### Supplied passage
----

8" metalbestos double stainless "B" - $400


Type HT,36" lengths.7 sticks for 21' & cap. first 400$ takes it all, no partial sales plz.
 
greythorn3 said:
you guys think this is a good deal????

8" metalbestos double stainless "B" - $400


Type HT,36" lengths.7 sticks for 21' & cap. first 400$ takes it all, no partial sales plz.

Do you have a link to a catalog reference or such? If it is a CLASS A, hi-temp chimney that is rated for use w/ wood stoves, that sounds like a reasonable deal, though it may be a bit much length for what you've been describing about your house. You would also still need the ceiling and roof kits for it, but it would still be a decent start from what I've heard on prices for the stuff - the kits aren't that expensive. Metalbestos is a good brand on everything of theirs I've looked at, I'm just not familiar with their stuff off the top of my head.

----

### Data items

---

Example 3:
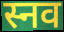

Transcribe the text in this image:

स्नव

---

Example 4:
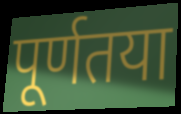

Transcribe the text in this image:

पूर्णतया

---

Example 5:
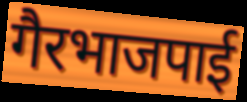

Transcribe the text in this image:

गैरभाजपाई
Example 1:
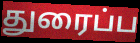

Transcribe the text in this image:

துரைப்ப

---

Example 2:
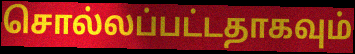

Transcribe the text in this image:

சொல்லப்பட்டதாகவும்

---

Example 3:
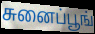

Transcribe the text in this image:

சுனைப்பூங்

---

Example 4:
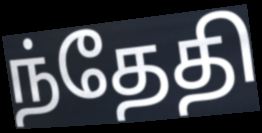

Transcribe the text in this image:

ந்தேதி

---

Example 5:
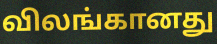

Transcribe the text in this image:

விலங்கானது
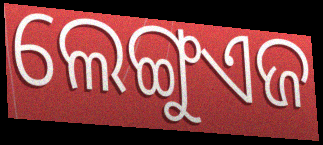
ଲେଙ୍ଗୁଏଜ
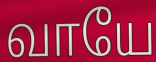
வாயே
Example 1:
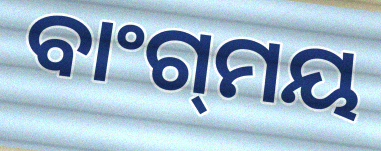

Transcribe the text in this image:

ବାଂଗ୍‌ମୟ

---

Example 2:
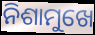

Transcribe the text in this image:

ନିଶାମୁଖେ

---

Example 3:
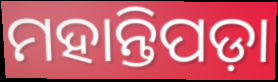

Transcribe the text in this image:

ମହାନ୍ତିପଡ଼ା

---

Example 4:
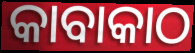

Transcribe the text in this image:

କାବାକାଠ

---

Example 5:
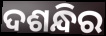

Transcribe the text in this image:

ଦଶନ୍ଧିର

----

### Required tasks
1. Copy out the forum post about the stainless chimney pipe in full, keeping every character as it stands.
2. Rewrite all the rows from the word recognition dataset, putting "Write out" wherever "Transcribe" appears and leaving everything else unchanged. Omit the pictures from your output.

### Answers in order
1.
8" metalbestos double stainless "B" - $400


Type HT,36" lengths.7 sticks for 21' & cap. first 400$ takes it all, no partial sales plz.
 
greythorn3 said:
you guys think this is a good deal????

8" metalbestos double stainless "B" - $400


Type HT,36" lengths.7 sticks for 21' & cap. first 400$ takes it all, no partial sales plz.

Do you have a link to a catalog reference or such? If it is a CLASS A, hi-temp chimney that is rated for use w/ wood stoves, that sounds like a reasonable deal, though it may be a bit much length for what you've been describing about your house. You would also still need the ceiling and roof kits for it, but it would still be a decent start from what I've heard on prices for the stuff - the kits aren't that expensive. Metalbestos is a good brand on everything of theirs I've looked at, I'm just not familiar with their stuff off the top of my head.

2.
---

Example 3:

Write out the text in this image:

स्नव

---

Example 4:

Write out the text in this image:

पूर्णतया

---

Example 5:

Write out the text in this image:

गैरभाजपाई
Example 1:

Write out the text in this image:

துரைப்ப

---

Example 2:

Write out the text in this image:

சொல்லப்பட்டதாகவும்

---

Example 3:

Write out the text in this image:

சுனைப்பூங்

---

Example 4:

Write out the text in this image:

ந்தேதி

---

Example 5:

Write out the text in this image:

விலங்கானது
ଲେଙ୍ଗୁଏଜ
வாயே
Example 1:

Write out the text in this image:

ବାଂଗ୍‌ମୟ

---

Example 2:

Write out the text in this image:

ନିଶାମୁଖେ

---

Example 3:

Write out the text in this image:

ମହାନ୍ତିପଡ଼ା

---

Example 4:

Write out the text in this image:

କାବାକାଠ

---

Example 5:

Write out the text in this image:

ଦଶନ୍ଧିର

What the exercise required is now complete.